Do not comment out tests just because they fail. Look at the JUnit output, identify the line that fails. Often, you'll find that it is because you forgot something (like inserting database data), changed something (perhaps as designed in your change), duplicated something (base data now exists and the test no longer needs to insert), or the like. If you make small enough changes, anything you break will be small enough to fix.
The purpose of the test is to ensure that unfamiliar developmers respect intent. It may be that the intent has changed, and therefore a bunch of tests have to be fixed. If you break a test, however, and don't correct it, you've lost control of the project and potentially caused gaps in test coverage.

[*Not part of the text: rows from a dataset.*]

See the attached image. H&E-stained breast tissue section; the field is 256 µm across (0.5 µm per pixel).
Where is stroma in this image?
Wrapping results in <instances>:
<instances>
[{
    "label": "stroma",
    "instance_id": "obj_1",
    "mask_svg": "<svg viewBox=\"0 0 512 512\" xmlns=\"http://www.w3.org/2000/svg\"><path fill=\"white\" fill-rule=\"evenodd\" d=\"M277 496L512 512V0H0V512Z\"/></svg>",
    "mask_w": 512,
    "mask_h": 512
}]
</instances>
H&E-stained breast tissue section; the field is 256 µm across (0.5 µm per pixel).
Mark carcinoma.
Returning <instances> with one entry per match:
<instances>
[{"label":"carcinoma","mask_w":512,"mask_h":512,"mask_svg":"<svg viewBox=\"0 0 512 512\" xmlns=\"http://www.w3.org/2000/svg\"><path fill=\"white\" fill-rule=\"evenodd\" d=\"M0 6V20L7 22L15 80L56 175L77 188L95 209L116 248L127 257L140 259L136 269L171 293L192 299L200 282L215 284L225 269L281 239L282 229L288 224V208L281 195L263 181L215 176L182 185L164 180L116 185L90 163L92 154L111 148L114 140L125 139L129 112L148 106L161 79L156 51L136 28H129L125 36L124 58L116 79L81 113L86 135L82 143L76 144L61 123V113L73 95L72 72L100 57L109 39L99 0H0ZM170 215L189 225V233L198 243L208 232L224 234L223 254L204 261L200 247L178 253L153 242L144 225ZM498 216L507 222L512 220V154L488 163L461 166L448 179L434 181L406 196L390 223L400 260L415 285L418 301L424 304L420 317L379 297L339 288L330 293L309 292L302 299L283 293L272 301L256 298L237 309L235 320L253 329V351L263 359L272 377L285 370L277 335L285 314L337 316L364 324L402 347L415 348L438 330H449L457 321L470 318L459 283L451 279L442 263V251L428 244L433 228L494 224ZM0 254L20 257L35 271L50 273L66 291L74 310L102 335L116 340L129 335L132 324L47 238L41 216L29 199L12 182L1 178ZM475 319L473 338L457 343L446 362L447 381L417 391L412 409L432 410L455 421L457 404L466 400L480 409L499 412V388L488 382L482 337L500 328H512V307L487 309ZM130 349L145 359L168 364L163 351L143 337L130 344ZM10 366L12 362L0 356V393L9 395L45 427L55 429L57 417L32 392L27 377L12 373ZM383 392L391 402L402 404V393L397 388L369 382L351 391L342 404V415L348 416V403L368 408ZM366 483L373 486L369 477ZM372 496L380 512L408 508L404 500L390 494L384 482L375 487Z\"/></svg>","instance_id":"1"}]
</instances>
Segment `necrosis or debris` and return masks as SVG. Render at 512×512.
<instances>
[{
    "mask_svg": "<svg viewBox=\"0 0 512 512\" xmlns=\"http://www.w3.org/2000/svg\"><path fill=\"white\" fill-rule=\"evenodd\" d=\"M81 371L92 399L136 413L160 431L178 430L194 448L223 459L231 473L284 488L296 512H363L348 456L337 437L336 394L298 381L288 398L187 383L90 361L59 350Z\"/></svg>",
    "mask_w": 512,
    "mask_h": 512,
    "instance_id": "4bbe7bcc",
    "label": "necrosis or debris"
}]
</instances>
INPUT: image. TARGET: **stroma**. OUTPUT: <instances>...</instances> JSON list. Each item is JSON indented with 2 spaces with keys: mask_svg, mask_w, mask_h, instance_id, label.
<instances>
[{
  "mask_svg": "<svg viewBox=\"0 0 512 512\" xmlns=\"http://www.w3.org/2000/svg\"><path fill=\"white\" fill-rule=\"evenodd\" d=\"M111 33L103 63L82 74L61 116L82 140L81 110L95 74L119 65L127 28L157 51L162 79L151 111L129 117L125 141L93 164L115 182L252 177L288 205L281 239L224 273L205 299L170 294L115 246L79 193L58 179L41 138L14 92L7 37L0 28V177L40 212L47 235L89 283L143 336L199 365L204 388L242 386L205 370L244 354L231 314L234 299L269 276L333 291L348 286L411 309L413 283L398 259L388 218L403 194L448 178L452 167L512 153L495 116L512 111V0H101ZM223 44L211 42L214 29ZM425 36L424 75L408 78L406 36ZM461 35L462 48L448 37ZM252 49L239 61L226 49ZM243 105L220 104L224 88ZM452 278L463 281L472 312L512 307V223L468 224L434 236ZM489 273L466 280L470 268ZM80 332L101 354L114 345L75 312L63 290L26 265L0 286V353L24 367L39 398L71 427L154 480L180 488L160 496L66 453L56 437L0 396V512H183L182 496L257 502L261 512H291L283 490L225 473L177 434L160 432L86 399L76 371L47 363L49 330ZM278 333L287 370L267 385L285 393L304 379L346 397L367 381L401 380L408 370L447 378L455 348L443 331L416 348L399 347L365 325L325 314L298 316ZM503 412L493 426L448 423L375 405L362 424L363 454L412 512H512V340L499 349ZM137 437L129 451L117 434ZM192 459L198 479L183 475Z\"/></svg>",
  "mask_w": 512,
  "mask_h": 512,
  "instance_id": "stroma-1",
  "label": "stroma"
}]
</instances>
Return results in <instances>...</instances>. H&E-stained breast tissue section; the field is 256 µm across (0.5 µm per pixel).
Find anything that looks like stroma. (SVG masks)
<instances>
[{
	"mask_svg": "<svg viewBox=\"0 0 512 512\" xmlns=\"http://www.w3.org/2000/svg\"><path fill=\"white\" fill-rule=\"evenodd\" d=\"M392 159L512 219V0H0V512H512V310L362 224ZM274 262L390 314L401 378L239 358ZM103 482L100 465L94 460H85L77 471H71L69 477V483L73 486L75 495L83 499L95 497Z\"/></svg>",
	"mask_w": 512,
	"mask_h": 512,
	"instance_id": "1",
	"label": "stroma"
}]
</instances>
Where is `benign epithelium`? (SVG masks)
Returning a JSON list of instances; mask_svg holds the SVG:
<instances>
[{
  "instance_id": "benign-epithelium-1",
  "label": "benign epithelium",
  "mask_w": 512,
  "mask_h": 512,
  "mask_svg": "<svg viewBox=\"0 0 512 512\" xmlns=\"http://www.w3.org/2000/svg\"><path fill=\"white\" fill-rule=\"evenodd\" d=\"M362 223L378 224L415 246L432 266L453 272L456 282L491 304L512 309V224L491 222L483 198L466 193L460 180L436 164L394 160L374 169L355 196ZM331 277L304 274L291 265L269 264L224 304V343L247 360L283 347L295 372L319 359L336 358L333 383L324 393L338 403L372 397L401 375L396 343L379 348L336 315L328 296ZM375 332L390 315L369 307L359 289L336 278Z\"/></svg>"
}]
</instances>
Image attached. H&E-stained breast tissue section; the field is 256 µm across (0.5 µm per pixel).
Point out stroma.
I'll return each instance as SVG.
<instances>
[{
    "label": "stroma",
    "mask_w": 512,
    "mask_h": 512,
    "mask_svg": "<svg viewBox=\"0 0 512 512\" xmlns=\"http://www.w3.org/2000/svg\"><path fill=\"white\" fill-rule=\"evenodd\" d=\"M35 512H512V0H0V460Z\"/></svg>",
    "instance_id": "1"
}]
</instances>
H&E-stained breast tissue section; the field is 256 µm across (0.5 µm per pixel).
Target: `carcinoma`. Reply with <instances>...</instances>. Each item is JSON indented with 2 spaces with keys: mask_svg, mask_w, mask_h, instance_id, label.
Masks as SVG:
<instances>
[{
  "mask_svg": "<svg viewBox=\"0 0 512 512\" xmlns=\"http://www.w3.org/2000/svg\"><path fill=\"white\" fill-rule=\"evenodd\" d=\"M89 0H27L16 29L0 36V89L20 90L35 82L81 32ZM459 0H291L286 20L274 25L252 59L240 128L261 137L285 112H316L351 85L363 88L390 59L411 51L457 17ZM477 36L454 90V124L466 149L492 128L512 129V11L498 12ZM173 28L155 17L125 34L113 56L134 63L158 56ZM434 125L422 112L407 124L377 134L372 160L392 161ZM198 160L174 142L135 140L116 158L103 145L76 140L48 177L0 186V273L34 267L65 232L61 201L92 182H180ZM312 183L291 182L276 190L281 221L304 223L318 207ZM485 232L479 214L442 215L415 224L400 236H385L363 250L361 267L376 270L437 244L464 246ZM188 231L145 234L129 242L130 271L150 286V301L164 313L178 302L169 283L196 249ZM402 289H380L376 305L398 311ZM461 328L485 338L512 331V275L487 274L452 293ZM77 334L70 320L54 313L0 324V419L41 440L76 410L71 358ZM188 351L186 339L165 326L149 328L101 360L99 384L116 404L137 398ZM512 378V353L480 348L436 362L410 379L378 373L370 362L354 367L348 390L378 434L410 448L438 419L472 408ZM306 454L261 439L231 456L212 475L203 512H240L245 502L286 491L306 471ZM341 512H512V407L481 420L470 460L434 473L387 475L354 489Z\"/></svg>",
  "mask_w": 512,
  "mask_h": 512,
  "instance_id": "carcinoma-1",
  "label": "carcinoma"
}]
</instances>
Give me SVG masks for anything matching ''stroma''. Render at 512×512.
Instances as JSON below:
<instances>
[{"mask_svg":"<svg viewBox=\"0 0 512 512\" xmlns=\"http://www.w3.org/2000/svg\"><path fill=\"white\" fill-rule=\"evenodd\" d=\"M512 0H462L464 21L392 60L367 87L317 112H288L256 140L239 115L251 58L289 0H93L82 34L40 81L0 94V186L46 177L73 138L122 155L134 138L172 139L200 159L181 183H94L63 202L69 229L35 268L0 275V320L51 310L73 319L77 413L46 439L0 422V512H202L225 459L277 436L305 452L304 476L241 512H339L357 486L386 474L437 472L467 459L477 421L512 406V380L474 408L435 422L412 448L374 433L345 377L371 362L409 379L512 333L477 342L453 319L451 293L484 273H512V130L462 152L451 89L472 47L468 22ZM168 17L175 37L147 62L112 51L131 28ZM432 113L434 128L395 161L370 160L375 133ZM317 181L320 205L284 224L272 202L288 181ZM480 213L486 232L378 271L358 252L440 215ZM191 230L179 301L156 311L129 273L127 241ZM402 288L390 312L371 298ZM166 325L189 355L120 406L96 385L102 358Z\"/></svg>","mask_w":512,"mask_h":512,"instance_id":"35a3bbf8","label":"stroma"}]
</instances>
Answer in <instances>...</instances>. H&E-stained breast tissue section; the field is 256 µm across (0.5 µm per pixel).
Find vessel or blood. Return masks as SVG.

If you break the rule to not comment out tests, make the next task you work on after delivery fixing the test you commented out. If you commented out a test after discussing it with someone else and they said they'd fix it for you, make sure to follow up with the now missing test.
Do not abandon commented code. Mark the test with a TODO comment so that you can find it easily and others will be able to see that it was commented out with reason (put that in the TODO comment). If you're tracking changes and bugs, add a bug to remind and alert that this test is broken and needs to be repaired.
Merge your code
Yes, this could be the only synchronization you need to do! Get all of the other changes. This is easy if you're working alone, but if your on a collective project, others may have made changes that you need to have. Synchronize as you did when starting work.
Since you have made changes, however, this may result in conflicts.
Merge wisely. There are better merge tools, but this is the one that we have. Try to note what you had to merge, and verify that the merge didn't break the Java. Automated merging is included in this; it can be the case that style, formatting, or even order of elements will be merged and form duplicates. The merger won't complain, but Java will.
Overlap will happen! If you have to throw away your work because you stubbed an Entity that someone else delivered, you should have only a bit of work to discard. Be mindful when merging that your temporary work is meant to be discarded, and that the expected delivery from someone else may not be the same as yours--you will have to fix any problems that come from bad merging or design differences.
Verify that everything compiles. Have Eclipse refresh to ensure the changes are recognized. Possibly rebuild the project or related projects, if the project you're working on delivers archives to other projects.
Run AllLocalTests again, to make sure nothing broke. If it did, it's likely because of merge problems. If there are errors, correct them, returning in the process to the steps above, repeating as necessary.
Commit
Now that everything works, and no more changes are necessary to synchronize, commit your code. This will tell the version control software to take everything that you've worked on, and add it to the repository. This will make it available when the next developer tries to synchronize.
Mark your bug or task done
If you're tracking work in Bugzilla or something similar, go back to your task, mark it complete, or whatever level you've agreed to mark tasks leaving development. This will let others know that it's ready, and allow the tracking to identify one less thing outstanding.
Finish
Move on to the next task. Always start with a clean baseline. If you were able to succesfully commit, you probably have the latest baseline. If you start on the next task right away, you can skip the first step of resynchronizing, although a better practice is to do it anyway--if there's nothing new, you'll get that result almost immediately.